ASMV also hosts monthly social events that include bowling and movie outings with the goal of getting people on the spectrum to get to know each other and foster friendships, she explained.

The warrior competition largely consisted of a 5k race, two strongman events and a tractor pulling challenge. The 2022 male and female winners were Austin Dodrill of Warren and Brooke Ghilani of Alliance.

Among those who put their upper body muscles to the test were Hannah Mowery, a teacher and early intervention specialist who has worked with people on the spectrum, and Steven Hokky of Watertown, NY, a US Army doctor who attempted to lift a 205-pound barbell.

“They are resilient and can overcome a lot,” Mowery, from Canfield, said, referring to people on the autism spectrum. “They are capable of anything.”

For his part, Mowery lifted 115 pounds of weight above his head.

Boardman’s John Crogan, who tested his physical metal by competing in the tractor pull event, did things a bit more horizontally than vertically. His secret? Just keep moving forward and don’t look back.

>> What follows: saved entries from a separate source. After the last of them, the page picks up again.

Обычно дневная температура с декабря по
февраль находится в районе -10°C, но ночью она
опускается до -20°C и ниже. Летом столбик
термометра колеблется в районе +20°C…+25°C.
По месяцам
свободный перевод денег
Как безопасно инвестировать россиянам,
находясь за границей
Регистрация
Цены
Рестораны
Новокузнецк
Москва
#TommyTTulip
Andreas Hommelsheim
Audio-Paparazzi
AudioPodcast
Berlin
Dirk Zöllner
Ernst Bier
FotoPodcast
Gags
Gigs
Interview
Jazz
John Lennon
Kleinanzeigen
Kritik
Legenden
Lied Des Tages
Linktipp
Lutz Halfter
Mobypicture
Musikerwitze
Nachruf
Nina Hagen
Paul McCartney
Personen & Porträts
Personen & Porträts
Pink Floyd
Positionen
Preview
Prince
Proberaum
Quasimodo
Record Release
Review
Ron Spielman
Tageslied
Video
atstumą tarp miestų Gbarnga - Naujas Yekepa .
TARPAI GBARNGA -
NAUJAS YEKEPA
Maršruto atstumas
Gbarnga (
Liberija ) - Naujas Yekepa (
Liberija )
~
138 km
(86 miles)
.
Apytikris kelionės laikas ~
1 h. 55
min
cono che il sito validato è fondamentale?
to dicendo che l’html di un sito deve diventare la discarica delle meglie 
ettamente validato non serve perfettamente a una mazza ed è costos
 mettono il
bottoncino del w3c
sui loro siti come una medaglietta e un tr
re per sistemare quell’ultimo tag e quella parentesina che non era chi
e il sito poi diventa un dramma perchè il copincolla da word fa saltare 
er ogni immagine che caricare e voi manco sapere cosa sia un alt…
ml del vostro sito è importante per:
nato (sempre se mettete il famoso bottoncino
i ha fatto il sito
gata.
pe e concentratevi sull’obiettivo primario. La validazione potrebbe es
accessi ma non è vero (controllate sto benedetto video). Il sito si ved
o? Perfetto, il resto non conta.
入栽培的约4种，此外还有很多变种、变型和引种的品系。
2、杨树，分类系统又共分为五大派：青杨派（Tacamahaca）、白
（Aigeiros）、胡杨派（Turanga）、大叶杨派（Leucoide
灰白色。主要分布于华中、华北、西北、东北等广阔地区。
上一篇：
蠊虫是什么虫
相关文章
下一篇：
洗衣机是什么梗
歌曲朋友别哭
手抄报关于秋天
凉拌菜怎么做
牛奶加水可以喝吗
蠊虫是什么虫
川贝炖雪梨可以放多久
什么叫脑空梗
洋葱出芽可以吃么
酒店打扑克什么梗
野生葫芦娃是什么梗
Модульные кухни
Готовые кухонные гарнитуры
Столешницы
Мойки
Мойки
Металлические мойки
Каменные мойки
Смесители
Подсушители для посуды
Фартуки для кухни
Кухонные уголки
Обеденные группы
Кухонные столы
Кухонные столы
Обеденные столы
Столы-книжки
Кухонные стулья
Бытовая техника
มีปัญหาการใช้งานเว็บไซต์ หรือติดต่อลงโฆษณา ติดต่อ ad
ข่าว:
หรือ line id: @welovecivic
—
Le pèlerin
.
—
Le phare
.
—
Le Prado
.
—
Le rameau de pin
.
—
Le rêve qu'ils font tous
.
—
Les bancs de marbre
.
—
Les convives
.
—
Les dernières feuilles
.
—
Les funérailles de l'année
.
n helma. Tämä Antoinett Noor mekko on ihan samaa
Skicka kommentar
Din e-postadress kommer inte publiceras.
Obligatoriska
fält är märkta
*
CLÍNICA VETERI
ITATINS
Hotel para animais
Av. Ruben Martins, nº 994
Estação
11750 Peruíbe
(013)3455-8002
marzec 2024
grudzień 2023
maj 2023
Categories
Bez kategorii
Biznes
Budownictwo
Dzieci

“I just kept the momentum flowing,” said Crogan, who also wanted to support ASMV.

Additionally, several local agencies have shown their support, including Help Network of Northeast Ohio, the Rich Center for Autism, Proactive Behavior Services, Valley Christian School, the Early Childhood Resource Center, and The Workshops Inc., which just opened in Mineral Ridge and offers vocational training as well as adult day service programs.

Ryan Pastore, president and co-owner of Boardman-based ABA Therapy Solutions, also offered an array of information.

ABA (Applied Behavior Analysis) is designed largely to help people on the spectrum increase their communication skills and desired behaviors while decreasing unwanted behaviors, as well as to “helping kids live their best life, no matter what that means to them,” Pastore explained.

ABA Therapy Solutions, which also offers a day program, uses research-based and evidence-based practices to help children, especially ages 2 to 14, with their communication, sensory and social skills, he said. declared.

Also in attendance was Christopher Banks, president and CEO of the Autism Society of America, based in Rockville, Maryland.

“I came to support the wonderful work that the Autism Society of the Mahoning Valley is doing in the valley for the autism community,” he said, adding that the Warriors contest was also a time to celebrate the work of the agency and the support of the community.

Banks noted that the latest statistics from the Centers for Disease Control and Prevention show that about one in 44 births in the United States results in an autism diagnosis. To put that number into perspective, if 110,000 fans attended an Ohio State Buckeyes football game, about 2,500 of them would be on the spectrum, he continued.